Oggi al checkpoint Salaymeh  di Hebron, le forze israeliane hanno sparato 29 candelotti lacrimogeni e 5 granate assordanti a bambini che andavano a scuola.

La mattinata era cominciata tranquilla con i bambini che passavano attraverso il checkpoint, ma come si è sparsa la voce che due palestinesi erano stati uccisi dall’esercito israeliano la sera prima, la tensione ha cominciato rapidamente a salire. Le forze israeliane avevano una chiara presenza al checkpoint fin dall’inizio. Un paio di piccole pietre sono stati tirate da un piccolo numero di ragazzi, ma lanciate a caso verso il checkpoint.

Tre  poliziotti di frontiera israeliani hanno iniziato a sparare il primo candelotto di gas lacrimogeno contro i bambini. In totale, 29 lacrimogeni e 5 granate stordenti sono stati sparati. Questo è stato estremamente eccessivo e inutile, in quanto la polizia di frontiera israeliana chiaramente non era in pericolo.
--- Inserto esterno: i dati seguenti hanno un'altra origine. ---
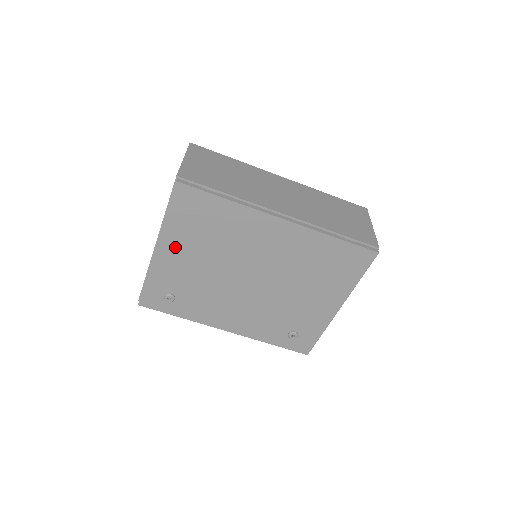
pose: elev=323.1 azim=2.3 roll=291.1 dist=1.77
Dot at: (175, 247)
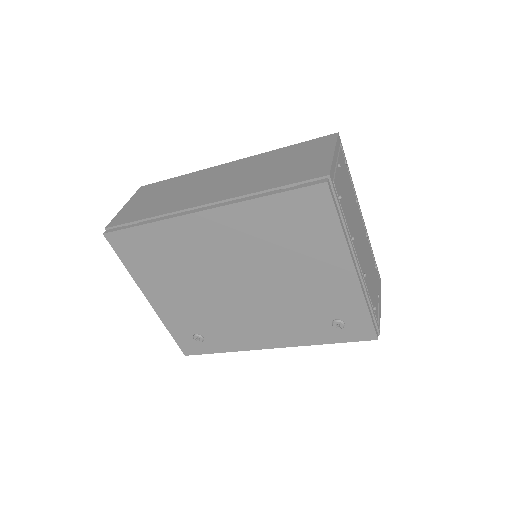
Dot at: (158, 290)
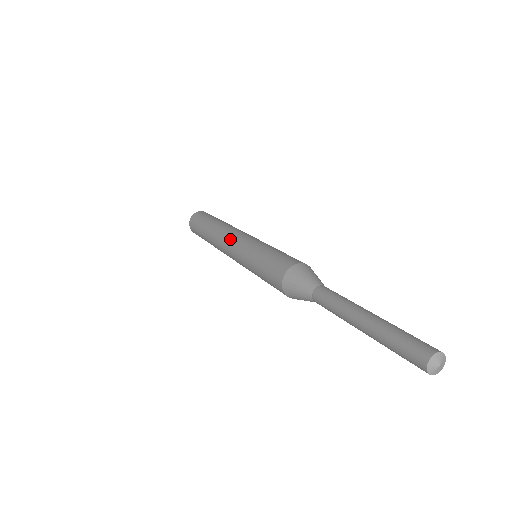
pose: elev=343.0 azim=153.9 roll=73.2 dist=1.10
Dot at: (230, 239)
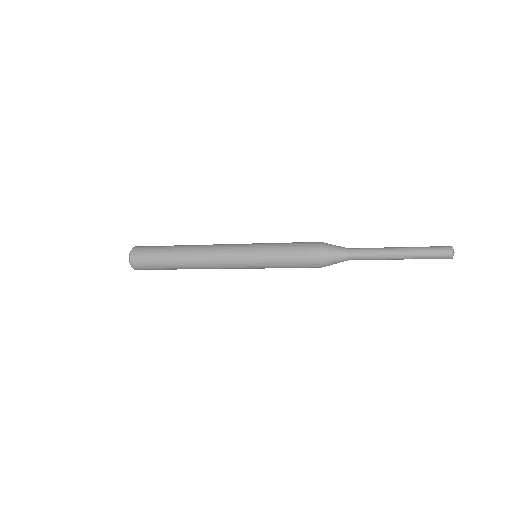
Dot at: (224, 255)
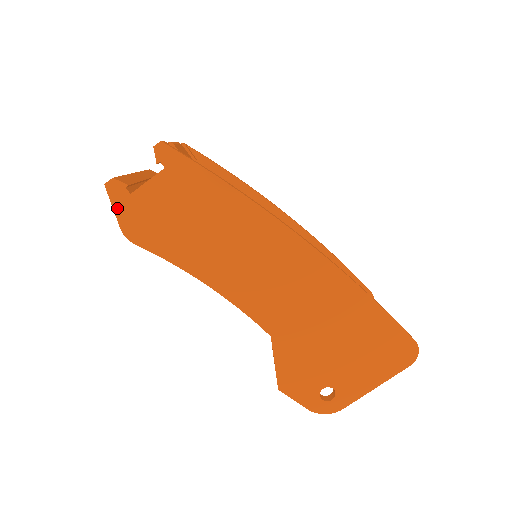
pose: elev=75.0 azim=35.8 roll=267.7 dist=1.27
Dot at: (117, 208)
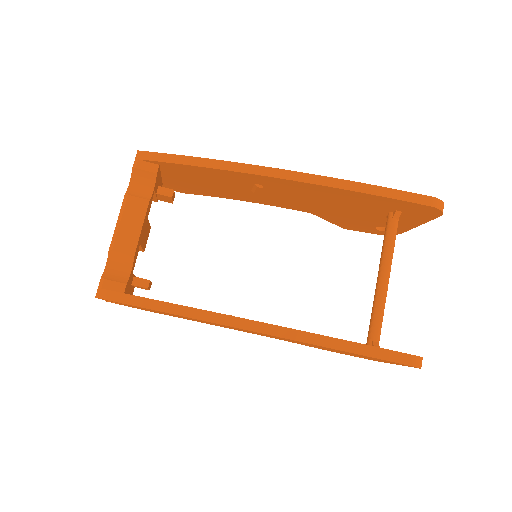
Dot at: occluded
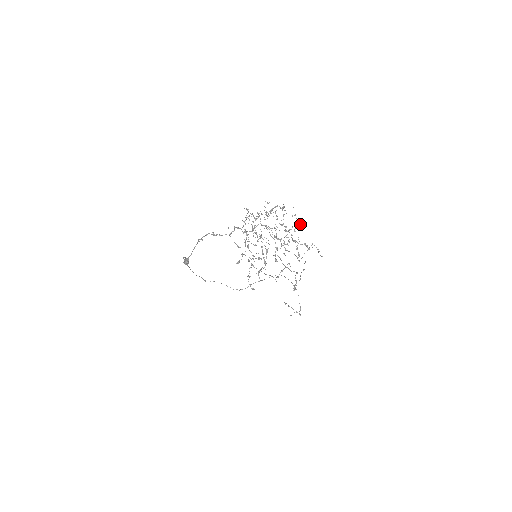
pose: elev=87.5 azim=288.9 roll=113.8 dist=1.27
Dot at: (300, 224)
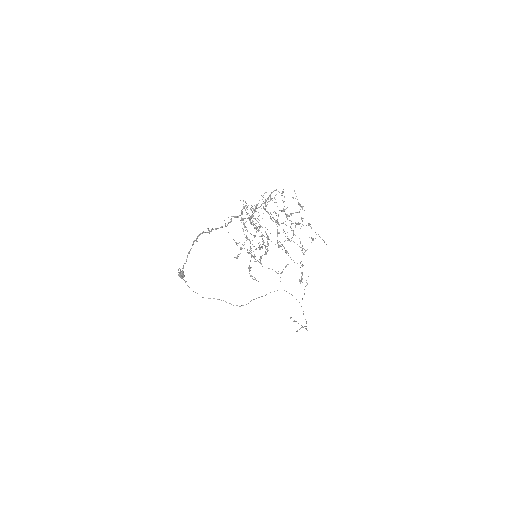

Due ambulanze sono state chiamate sul posto a causa delle immense quantità di gas lacrimogeno sparato e un insegnante palestinese ha dichiarato che 30 alunni e 15 insegnanti hanno sofferto per eccessiva inalazione di gas lacrimogeni.

Gli attivisti di International Solidarity Movement (ISM),  poi hanno lasciato il  checkpoint Salaymeh  e si sono  diretti verso il checkpoint Qeitun, a circa 5 minuti di distanza, visti che hanno sentito il lancio di gas lacrimogeni.

Al checkpoint Qeitun gli scontri  avevano cominciato ed erano ancora in corso tra giovani palestinesi disarmati e le forze israeliane. Una quantità eccessiva di gas lacrimogeni è stato utilizzato in aggiunta ai proiettili di gomma e le granate stordenti.

Un piccolo gruppo di ragazzi più grandi stavano lanciando pietre, ma non sono riusciti a colpire le forze israeliane. Tuttavia, il comandante ha insistito sul tiro nonostante la presenza di tanti bambini, alcuni di appena 8 anni di età, di fronte al loro tentativo di arrivare a scuola.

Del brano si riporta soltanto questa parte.